California Cars


#1

I am looking at buying a pre-owned 1999 Ford Explorer XLT with 4.0 liter V6. I have a '98 and love it, but Old Green is pretty worn out. The '99 was brought inland from southern California. My question is: Are there any horsepower or fuel efficiency differences between those made for the southern California market and elsewhere in the U.S.? Also, are there any changes or adjustments necessary for operating at a higher altitude?


#2

All those altitude changes are made by modern electronics and since you specify Southern CA I say there is no difference in a Southern CA car than a car made for the rest of the state or Nation (in 1999).

My 2004 FORD F-150 has a sticker on it saying “Meets all EPA and CA ULEV standards” one truck that meets all standards,not a seperate vehicle for CA and the rest.


#3

I greatly apreciate your taking time to respond. Just a couple of additional notes: If California emissions are more stringent than the rest of the country, and they are (ppm), then by default, if a car meets California standards, it also meets EPA. Also, at higher altitudes, different fuel octane is needed. At lower levels (like southern California), minimum is 87, however in Colorado, Wyoming, Montana, and other, minimum is 85. Does cause some difference in performance, and can cause “Check Engine” lights to come on (as does oxygenated fuel or fuel that is 10% ethanol. The difference may not be noticeable to most. Just looking for scientific data. Thanks.


#4

Most modern cars have anti-knock sensors and monitoring systems to adjust for a range of fuel octane ratings and altitudes. Using lower octane gas will give you a bit less HP but still run OK.

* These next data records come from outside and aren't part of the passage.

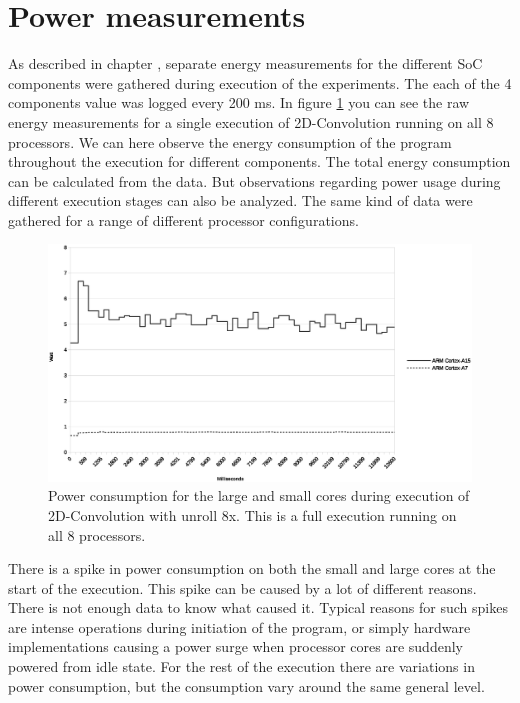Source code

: \section{Power measurements}
As described in chapter , separate energy measurements for the different SoC components were gathered during execution of the experiments.
The each of the 4 components value was logged every 200 ms.
In figure \ref{powerovertime} you can see the raw energy measurements for a single execution of 2D-Convolution running on all 8 processors.
We can here observe the energy consumption of the program throughout the execution for different components.
The total energy consumption can be calculated from the data.
But observations regarding power usage during different execution stages can also be analyzed.
The same kind of data were gathered for a range of different processor configurations.

\begin{figure}[H]
  \centering
  \includegraphics[width=160mm]{fig/power-over-time.eps}
  \caption{Power consumption for the large and small cores during execution of 2D-Convolution with unroll 8x. This is a full execution running on all 8 processors. \label{overflow}}\label{powerovertime}
\end{figure}
There is a spike in power consumption on both the small and large cores at the start of the execution.
This spike can be caused by a lot of different reasons.
There is not enough data to know what caused it.
Typical reasons for such spikes are intense operations during initiation of the program, or simply hardware implementations causing a power surge when processor cores are suddenly powered from idle state.
For the rest of the execution there are variations in power consumption, but the consumption vary around the same general level.

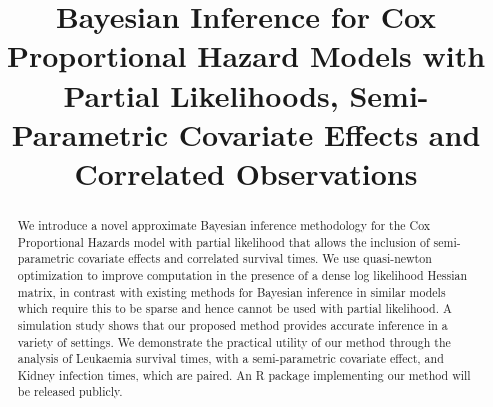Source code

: \documentclass[ba]{imsart}
\begin{document}

\begin{frontmatter}
\title{Bayesian Inference for Cox Proportional Hazard Models with Partial Likelihoods, Semi-Parametric Covariate Effects and Correlated Observations}

\runtitle{}


\begin{abstract}
We introduce a novel approximate Bayesian inference methodology for the Cox Proportional Hazards model with partial likelihood that allows the inclusion of semi-parametric covariate effects and correlated survival times. We use quasi-newton optimization to improve computation in the presence of a dense log likelihood Hessian matrix, in contrast with existing methods for Bayesian inference in similar models which require this to be sparse and hence cannot be used with partial likelihood. A simulation study shows that our proposed method provides accurate inference in a variety of settings. We demonstrate the practical utility of our method through the analysis of Leukaemia survival times, with a semi-parametric covariate effect, and Kidney infection times, which are paired. An R package implementing our method will be released publicly.
\end{abstract}

\begin{keyword}
\end{keyword}

\end{frontmatter}


\end{document}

Read the owner’s manual regarding recommended fuel. If it says “premium fuel recommended” you can use a lower grade without problems. If it says: “premium fuel required”, than stick with it.

Twotone


#5

The ECM will adjust for altitude up to 10,000 feet. Yes, there WILL be a significant power loss, YOU will lose some power too at high elevation…This has nothing to do with emissions systems or gas octane. It has to do with lack of oxygen…


#6

Specificaly which OBD2 codes will be set by either fuel with ethanol or operating a car at altitude?

Please don’t get offended by my writing style but I must say one thing we do at Car Talk is relentlessly explore/expose automotive myths.


#7

Ethanol: you’ll get a “too lean” code (P0171?) if you put excessive ethanol in the car. From personal experience, this happens on a '98 Ford Contour at about 40% ethanol.

What happens is that ethanol requires more fuel per qty. of air (a richer mixture) than gasoline. As more ethanol is added, the car automatically adjusts, until its range of adjustment is exceeded, at which point a code is triggered.


#8

I am talking about what type of code you will get if you use correctly blended fuel. You deserve a code if you use a 40% ethanol fuel if your car is not designed for it. The OP was suggesting that 10 ethanol fuels will set codes.

Who was selling 40% ethanol fuel? how did it end up in your car? You can’t blame the manufacture if you use the wrong fuel


#9

Just idle curiosity as to the limitations of my car, in the event EtOH ever becomes comparatively cheaper than gasoline.

Mixed regular gas and E85, adding an extra gallon each fill, unitl I got a code. (Never any drivability problems.) Got the code read and reset for free at the parts store.